Posted: Tue Mar 29, 2005 4:23 pm
by anders
I thought there must be a typo or severe misunderstanding when I read
anhydrous ammonia used as a fertilizer
Not understanding how that would be possible, I searched the Internet and realized that such a hard to control use of a lethal chemical really existed in the US.

In Sweden, there are several projects running to even reduce the ammonia emissions from stable manure and similar sources. Pushing ammonia into the ground is as unthinkable as illegal here.

Contrary to what you might think, ammonia is contributing to the acidifying of the environment. (It is converted to nitric acid in the atmosphere.) We have enough acid rain without the added effect of ammonia.

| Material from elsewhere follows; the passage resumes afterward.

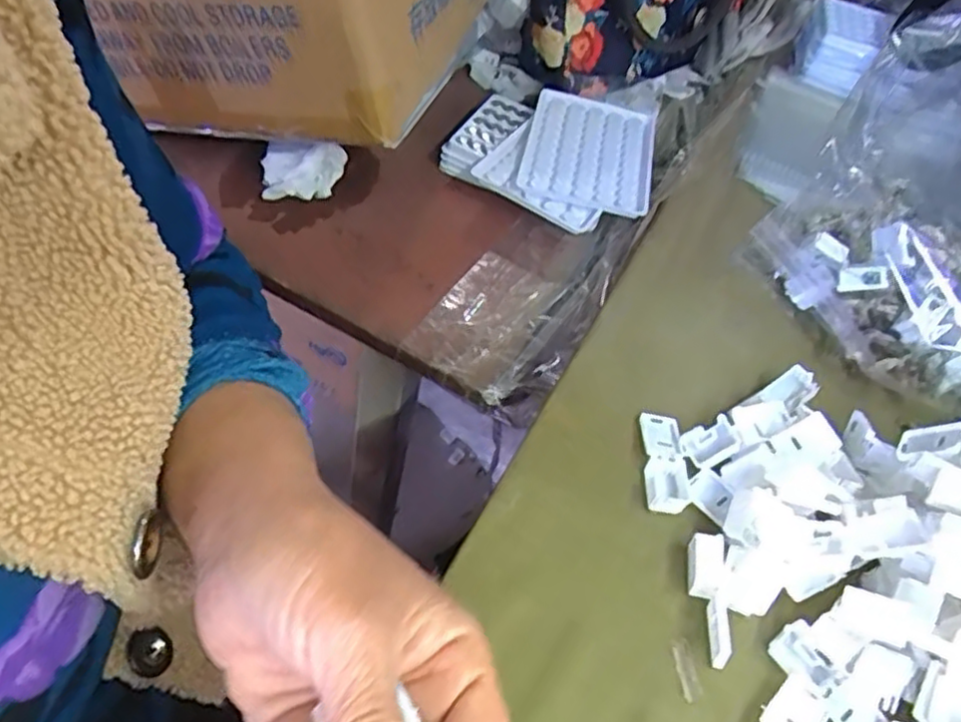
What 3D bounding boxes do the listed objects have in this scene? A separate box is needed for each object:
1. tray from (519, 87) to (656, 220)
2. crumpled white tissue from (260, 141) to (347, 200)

Posted: Tue Mar 29, 2005 5:12 pm
by KatyBr
BD, it's on one of my websites, it's under
my book can't remember if it's part one or two,
Christian Biblical Teachings
it's the short story called {i]time in the well[/i]

Katy
btw, I'm no fan of chemical-laden fertilizers, I prefer to use manure, and I'm picking up some neatly packaged stuff recently residing in assorted Lepus europaeus or maybe Oryclolagus cuniculus .

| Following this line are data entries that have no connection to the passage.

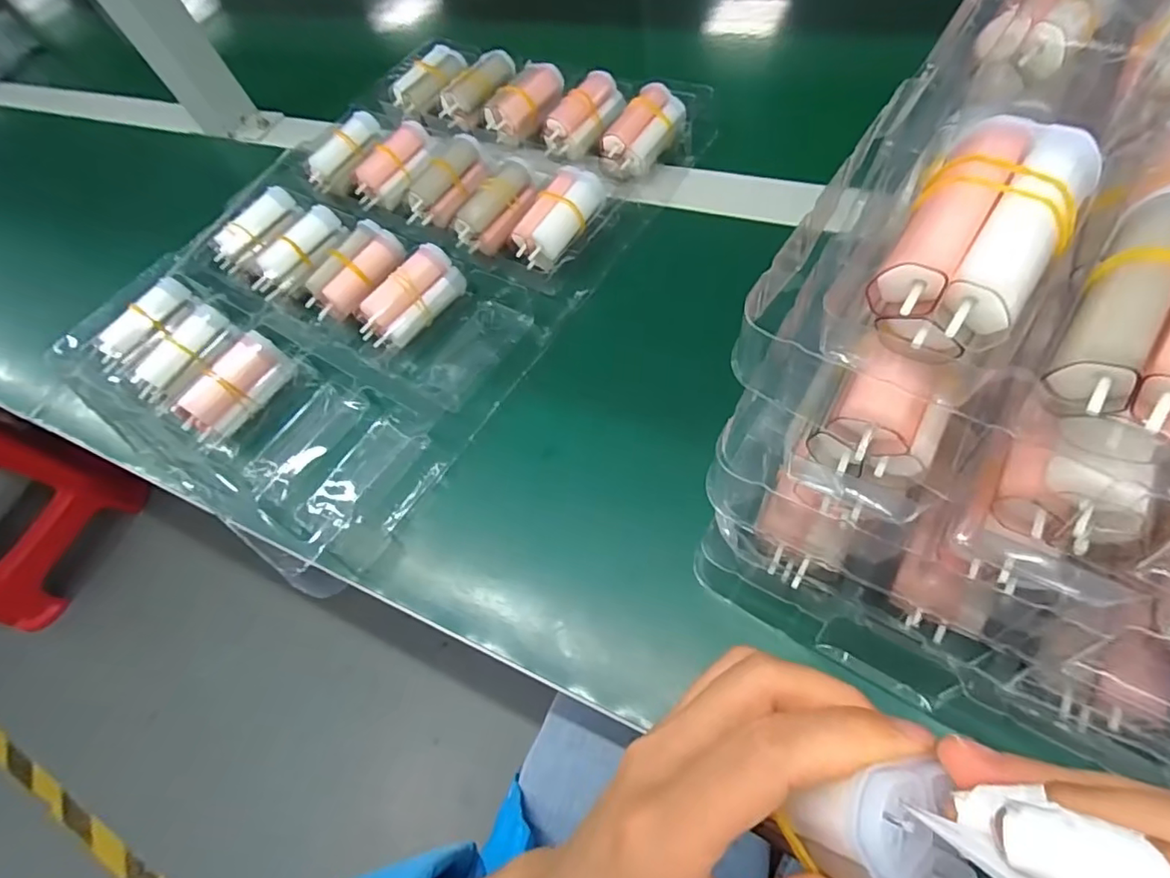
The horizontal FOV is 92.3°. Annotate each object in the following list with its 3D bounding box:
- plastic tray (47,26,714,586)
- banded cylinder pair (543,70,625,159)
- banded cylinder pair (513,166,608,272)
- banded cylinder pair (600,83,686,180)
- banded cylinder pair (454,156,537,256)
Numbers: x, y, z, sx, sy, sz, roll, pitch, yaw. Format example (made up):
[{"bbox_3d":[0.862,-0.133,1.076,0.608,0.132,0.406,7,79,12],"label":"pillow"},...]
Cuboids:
[{"bbox_3d":[-0.133,-0.135,0.375,0.281,0.050,0.386,30,69,17],"label":"plastic tray"},{"bbox_3d":[0.001,-0.231,0.400,0.033,0.024,0.067,36,84,19],"label":"banded cylinder pair"},{"bbox_3d":[-0.016,-0.138,0.349,0.032,0.019,0.067,34,84,18],"label":"banded cylinder pair"},{"bbox_3d":[0.041,-0.205,0.381,0.033,0.029,0.065,31,71,25],"label":"banded cylinder pair"},{"bbox_3d":[-0.057,-0.153,0.364,0.023,0.025,0.067,35,86,18],"label":"banded cylinder pair"}]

Posted: Wed Mar 30, 2005 1:50 pm
by Stargzer
. . . I searched the Internet and realized that such a hard to control use of a lethal chemical really existed in the US.

In Sweden, there are several projects running to even reduce the ammonia emissions from stable manure and similar sources. Pushing ammonia into the ground is as unthinkable as illegal here.

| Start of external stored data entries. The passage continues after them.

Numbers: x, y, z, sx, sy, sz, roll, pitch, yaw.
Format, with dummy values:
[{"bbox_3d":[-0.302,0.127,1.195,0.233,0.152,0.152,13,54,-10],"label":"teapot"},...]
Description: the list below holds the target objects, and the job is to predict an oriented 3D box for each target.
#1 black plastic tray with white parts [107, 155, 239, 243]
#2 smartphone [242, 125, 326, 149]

Contrary to what you might think, ammonia is contributing to the acidifying of the environment. (It is converted to nitric acid in the atmosphere.) We have enough acid rain without the added effect of ammonia.
Lots of chemicals are lethal. Internet jokes about Oxygen Dihydride or Dihydrogen Monoxide notwithsatnding, a fraternity pledge in California died during a hazing incident recently in which he was forced to drink large quantities of water, which altered his blood chemistry and caused death by heart attack from an electrolyte imbalance. When will water, a major source of drowning, be declared a controlled dangerous substance in Stockholm?

When applied below ground in accordance with procedures, the NH[sub]3[/sub] combines with moisture in the ground to trap the gas in the form of NH[sub]4[/sub]OH, aqua ammonia, which is a base, not an acid. A farmer will not want to vent it to the atmosphere--that's a waste.

Posted: Wed Mar 30, 2005 2:43 pm
by Brazilian dude
I liked the part where you said you were going to die a stupid death, hehehe.

Brazilian dude

Posted: Wed Mar 30, 2005 3:06 pm
by KatyBr
Thanks, BD, all my stories were 'sposed to be funny, sort of along the lines of Patrick McManus, whose books I LOVE!

Unfortunately all the stories are horribly true!